# Data to process
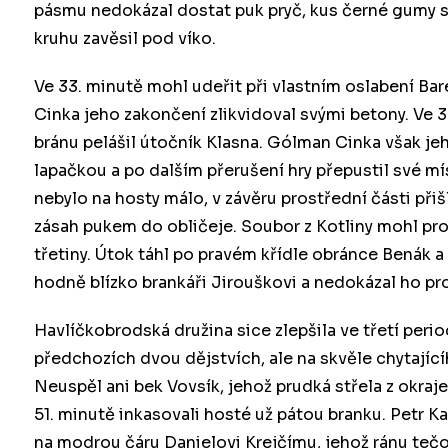
pásmu nedokázal dostat puk pryč, kus černé gumy 
kruhu zavěsil pod víko.
Ve 33. minutě mohl udeřit při vlastním oslabení Bar
Cinka jeho zakončení zlikvidoval svými betony. Ve 
bránu pelášil útočník Klasna. Gólman Cinka však j
lapačkou a po dalším přerušení hry přepustil své m
nebylo na hosty málo, v závěru prostřední části přiš
zásah pukem do obličeje. Soubor z Kotliny mohl pro
třetiny. Útok táhl po pravém křídle obránce Benák a 
hodně blízko brankáři Jirouškovi a nedokázal ho pro
Havlíčkobrodská družina sice zlepšila ve třetí peri
předchozích dvou dějstvích, ale na skvěle chytající
Neuspěl ani bek Vovsík, jehož prudká střela z okraje
51. minutě inkasovali hosté už pátou branku. Petr 
na modrou čáru Danielovi Krejčímu, jehož ránu teč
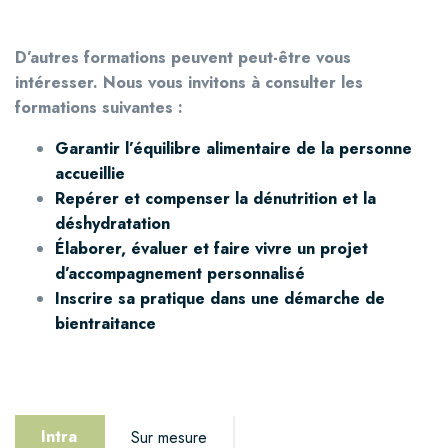
D’autres formations peuvent peut-être vous
intéresser. Nous vous invitons à consulter les
formations suivantes :
Garantir l’équilibre alimentaire de la personne
accueillie
Repérer et compenser la dénutrition et la
déshydratation
Élaborer, évaluer et faire vivre un projet
d’accompagnement personnalisé
Inscrire sa pratique dans une démarche de
bientraitance
Intra
Sur mesure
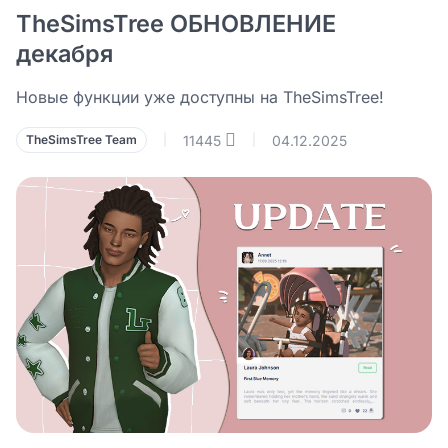
TheSimsTree ОБНОВЛЕНИЕ
декабря
Новые функции уже доступны на TheSimsTree!
11445
04.12.2025
TheSimsTree Team
|
|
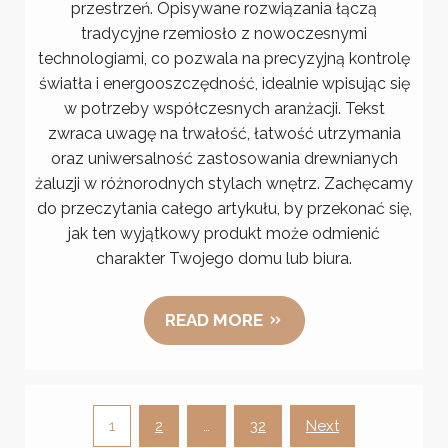
przestrzeń. Opisywane rozwiązania łączą
elegancja
tradycyjne rzemiosło z nowoczesnymi
i
technologiami, co pozwala na precyzyjną kontrolę
funkcjonalność
światła i energooszczędność, idealnie wpisując się
w
w potrzeby współczesnych aranżacji. Tekst
Twoim
zwraca uwagę na trwałość, łatwość utrzymania
wnętrzu
oraz uniwersalność zastosowania drewnianych
żaluzji w różnorodnych stylach wnętrz. Zachęcamy
do przeczytania całego artykułu, by przekonać się,
jak ten wyjątkowy produkt może odmienić
charakter Twojego domu lub biura.
READ MORE
Stronicowanie
1
2
…
32
Next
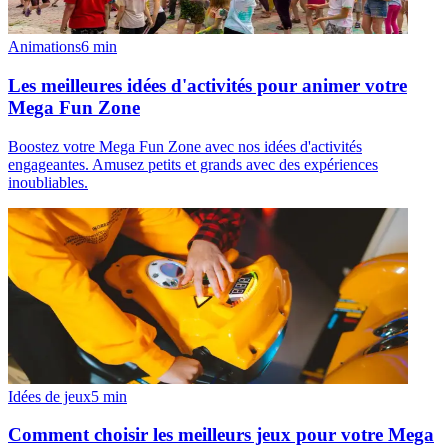
Animations
6
min
Les meilleures idées d'activités pour animer votre
Mega Fun Zone
Boostez votre Mega Fun Zone avec nos idées d'activités
engageantes. Amusez petits et grands avec des expériences
inoubliables.
Idées de jeux
5
min
Comment choisir les meilleurs jeux pour votre Mega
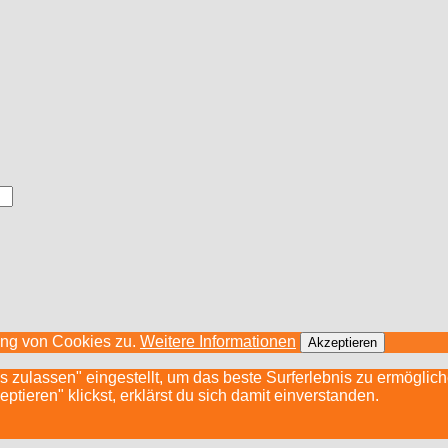
ung von Cookies zu.
Weitere Informationen
Akzeptieren
s zulassen" eingestellt, um das beste Surferlebnis zu ermögli
ieren" klickst, erklärst du sich damit einverstanden.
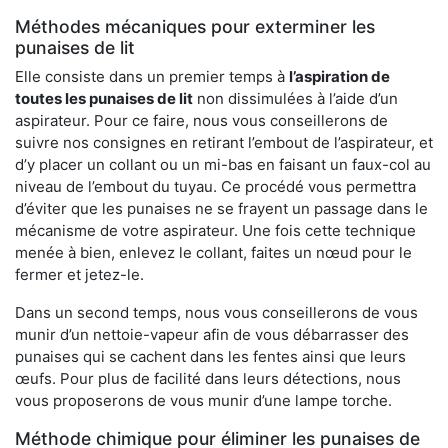
Méthodes mécaniques pour exterminer les
punaises de lit
Elle consiste dans un premier temps à
l’aspiration de
toutes les punaises de lit
non dissimulées à l’aide d’un
aspirateur. Pour ce faire, nous vous conseillerons de
suivre nos consignes en retirant l’embout de l’aspirateur, et
d’y placer un collant ou un mi-bas en faisant un faux-col au
niveau de l’embout du tuyau. Ce procédé vous permettra
d’éviter que les punaises ne se frayent un passage dans le
mécanisme de votre aspirateur. Une fois cette technique
menée à bien, enlevez le collant, faites un nœud pour le
fermer et jetez-le.
Dans un second temps, nous vous conseillerons de vous
munir d’un nettoie-vapeur afin de vous débarrasser des
punaises qui se cachent dans les fentes ainsi que leurs
œufs. Pour plus de facilité dans leurs détections, nous
vous proposerons de vous munir d’une lampe torche.
Méthode chimique pour éliminer les punaises de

# What the exercise asks
Render the lines of the records above as a Markdown table with the columns "Row" and "Line", from the line with "przestrzeń. Opisywane rozwiązania łączą" up to and including the line with "sich damit einverstanden.". Number the rows, skip blank lines, and leave the pictures out.

# Answer space
| Row | Line |
|---|---|
| 1 | przestrzeń. Opisywane rozwiązania łączą |
| 2 | elegancja |
| 3 | tradycyjne rzemiosło z nowoczesnymi |
| 4 | i |
| 5 | technologiami, co pozwala na precyzyjną kontrolę |
| 6 | funkcjonalność |
| 7 | światła i energooszczędność, idealnie wpisując się |
| 8 | w |
| 9 | w potrzeby współczesnych aranżacji. Tekst |
| 10 | Twoim |
| 11 | zwraca uwagę na trwałość, łatwość utrzymania |
| 12 | wnętrzu |
| 13 | oraz uniwersalność zastosowania drewnianych |
| 14 | żaluzji w różnorodnych stylach wnętrz. Zachęcamy |
| 15 | do przeczytania całego artykułu, by przekonać się, |
| 16 | jak ten wyjątkowy produkt może odmienić |
| 17 | charakter Twojego domu lub biura. |
| 18 | READ MORE |
| 19 | Stronicowanie |
| 20 | 1 |
| 21 | 2 |
| 22 | … |
| 23 | 32 |
| 24 | Next |
| 25 | Animations |
| 26 | 6 |
| 27 | min |
| 28 | Les meilleures idées d'activités pour animer votre |
| 29 | Mega Fun Zone |
| 30 | Boostez votre Mega Fun Zone avec nos idées d'activités |
| 31 | engageantes. Amusez petits et grands avec des expériences |
| 32 | inoubliables. |
| 33 | Idées de jeux |
| 34 | 5 |
| 35 | min |
| 36 | Comment choisir les meilleurs jeux pour votre Mega |
| 37 | ung von Cookies zu. |
| 38 | Weitere Informationen |
| 39 | Akzeptieren |
| 40 | s zulassen" eingestellt, um das beste Surferlebnis zu ermögli |
| 41 | ieren" klickst, erklärst du sich damit einverstanden. |